Dans l'Agenda culturel Tatiana Primak Khoury fait honneur aux compositeurs libanais par Etienne Kupelian

2013-02-12

Honneur aux compositeurs libanais
ANIS FULEIHAN (1900-1970) : Sonate No9
HOUTAF KHOURY (né en 1967) : Sonate No3 «Pour un instant perdu»
BOGHOS GÉLALIAN (1927-2011) : Tre Cicli - Canzona e Toccata

Il fallait un sacré courage, doublé d’une bonne dose d’endurance, pour présenter un tel programme en guise de récital. Une rareté pour ne pas dire une grande première, avec trois compositeurs libanais : Anis Fuleihan qui avait été Directeur du Conservatoire dans les années cinquante, Boghos Gélalian autrefois professeur de piano et d’harmonie, et lauréat de plusieurs concours organisés pas les JML, et Houtaf Khoury, qui après un bref séjour au Conservatoire a préféré se retirer de l’enseignement et se consacrer entièrement à la composition.

Un programme ambitieux et éprouvant durant lequel Tatiana Primak a dominé son clavier de manière magistrale. Car dans ces pièces, dites «modernes» les pièges sont nombreux et les tentations également : faire n’importe quoi sous prétexte que c’est du moderne. Car dans ce genre de composition le discours repose sur une trame rythmique et harmonique, et le jeu de Tatiana Primak est défini par la justesse d’une lecture à l’esthétique dépouillée, loin de toute emphase : rigidité souhaitée dans la conception générale de la partition (voire même de chaque mouvement) nous permettant, à nous auditeurs, de pénétrer au plus profond de l’œuvre.

Dans la neuvième sonate pour piano de Anis Fuleihan, d’une écriture assez contrapunctique, le discours gagne petit à petit en intensité pour culminer dans un presto final endiablé après un parcours aux couleurs Debussyistes dans les mouvements lents, et aux accents Prokofieviens dans les mouvements rapides.

Qui donc mieux que Tatiana pourrait servir les œuvres de son époux Houtaf. Sa troisième sonate qui a pour titre «pour un instant perdu» (on se serait cru dans un roman de Proust) est divisée en trois parties : articulation minutieuse pour «Hasard» , ligne admirablement contrôlée dans «Le temps suspendu» et pour terminer «Quête ...» quête de quoi? voilà un bien grand point d’interrogation : fascination, séduction, telles ont été les réponses de Tatiana devant son clavier.

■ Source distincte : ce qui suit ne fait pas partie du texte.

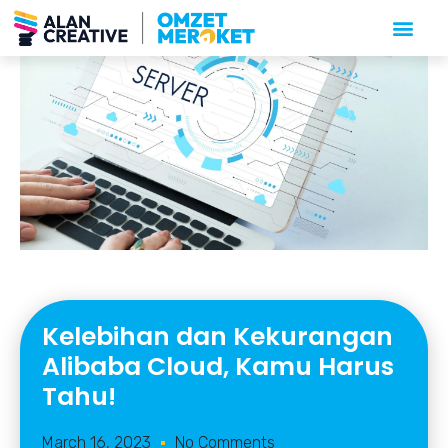
Kelebihan dan Kekurangan
Alibaba Cloud, Kamu Harus
Tahu!
March 16, 2023
No Comments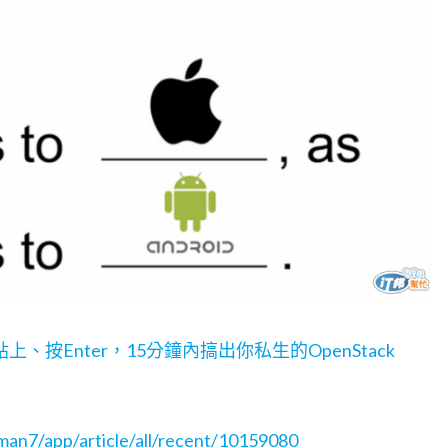
、按Enter，15分鐘內搞出你私生的OpenStack
nman7/app/article/all/recent/10159080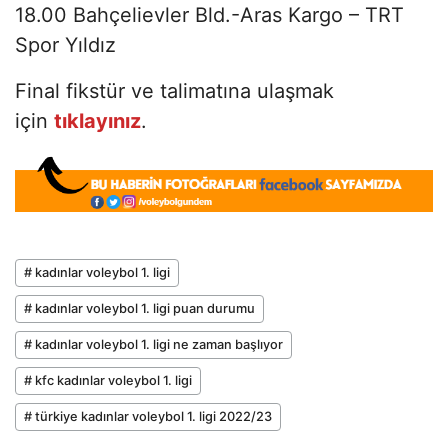
18.00 Bahçelievler Bld.-Aras Kargo – TRT
Spor Yıldız
Final fikstür ve talimatına ulaşmak
için
tıklayınız
.
# kadınlar voleybol 1. ligi
# kadınlar voleybol 1. ligi puan durumu
# kadınlar voleybol 1. ligi ne zaman başlıyor
# kfc kadınlar voleybol 1. ligi
# türkiye kadınlar voleybol 1. ligi 2022/23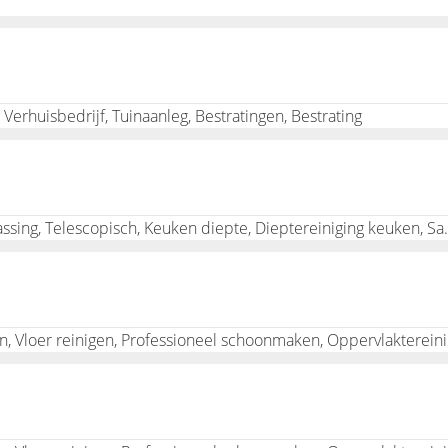
n. Zo hoeft u deze niet zelf te gaan kopen en bent u er zeker v
erhuisbedrijf, Tuinaanleg, Bestratingen, Bestrating
onmaakbedrijf zorgt ervoor dat handdoekpapier of handdoekro
 handymans vormen veelal ook een onderdeel van de dienstverle
Gevelreiniging, Interieur schoonmaak, Glasbewass
Vloeren schoonmake
 schoon en benader vandaag nog een schoonmaakbedrijf!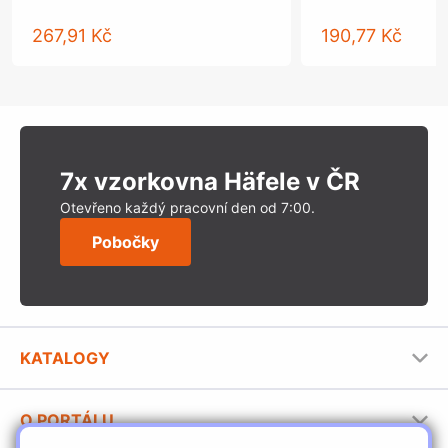
267,91 Kč
190,77 Kč
7x vzorkovna Häfele v ČR
Otevřeno každý pracovní den od 7:00.
Pobočky
KATALOGY
Nábytkové kování Häfele
O PORTÁLU
Stavební katalog Häfele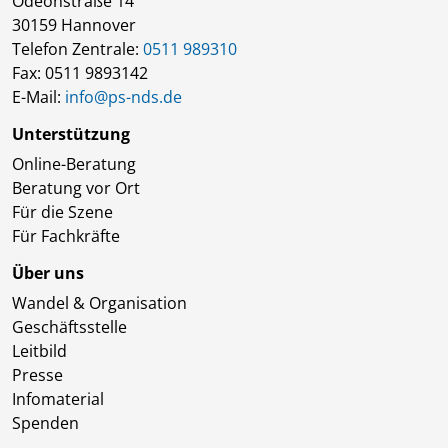
Odeonstraße 14
30159 Hannover
Telefon Zentrale:
0511 989310
Fax: 0511 9893142
E-Mail:
info@ps-nds.de
Unterstützung
Online-Beratung
Beratung vor Ort
Für die Szene
Für Fachkräfte
Über uns
Wandel & Organisation
Geschäftsstelle
Leitbild
Presse
Infomaterial
Spenden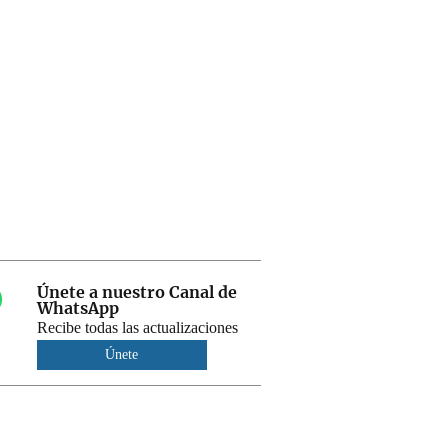
Únete a nuestro Canal de
WhatsApp
Recibe todas las actualizaciones
Únete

Avec Boghos Gélalian, nul besoin d’appui littéraire ou métaphysique. Musique plutôt intuitive, finement ciselée, dont l’inspiration et la spontanéïté cachent un travail méticuleux et de longue haleine. «Quand j’écris, disait-il, je veux toujours avoir l’impression que rien n’est laissé au hasard technique ou sentimental. Je travaille très lentement et suis perfectionniste dans ce que je réalise».
Considérée comme étant l’une de ses œuvres les plus complexes, Tre Cicli (trois Cycles) est pianistiquement assez difficile à exécuter aussi bien sur le plan technique (très poussé) que sur celui des harmonies (véritable casse-tête à mémoriser) : le genre d’œuvre qui a besoin de beaucoup de temps pour mûrir tant l’approche analytique est pointue. Toute notre admiration à Tatiana qui a réussi à surmonter la structure complexe de ce morceau : mélange de mode orientaux dans une écriture à l’occidentale.
Tonnerre d’aplaudissements pour une performance pleine de panache. La pianiste nous offre en guise de remerciement, une autre œuvre de Gélalian «Canzona e Toccata» basée sur un mode oriental chromatique exigeant une virtuosité sans faille, surtout dans la toccata.

Nous savons tous que Tatiana Primak est une grande musicienne aux moyens techniques amples, soignant avec minutie l’authenticité de chaque morceau qu’elle interprète et n’hésitant pas à élargir l’éventail de son répertoire avec intelligence (les conseils de son époux Houtaf y sont pour quelque chose), mais là où nous devons tous lui dire : «chapeau», c’est pour avoir eu le mérite de consacrer tout un récital à des compositeurs libanais. Combien de pianistes libanais l’ont-ils fait avant elle? Merci Tatiana.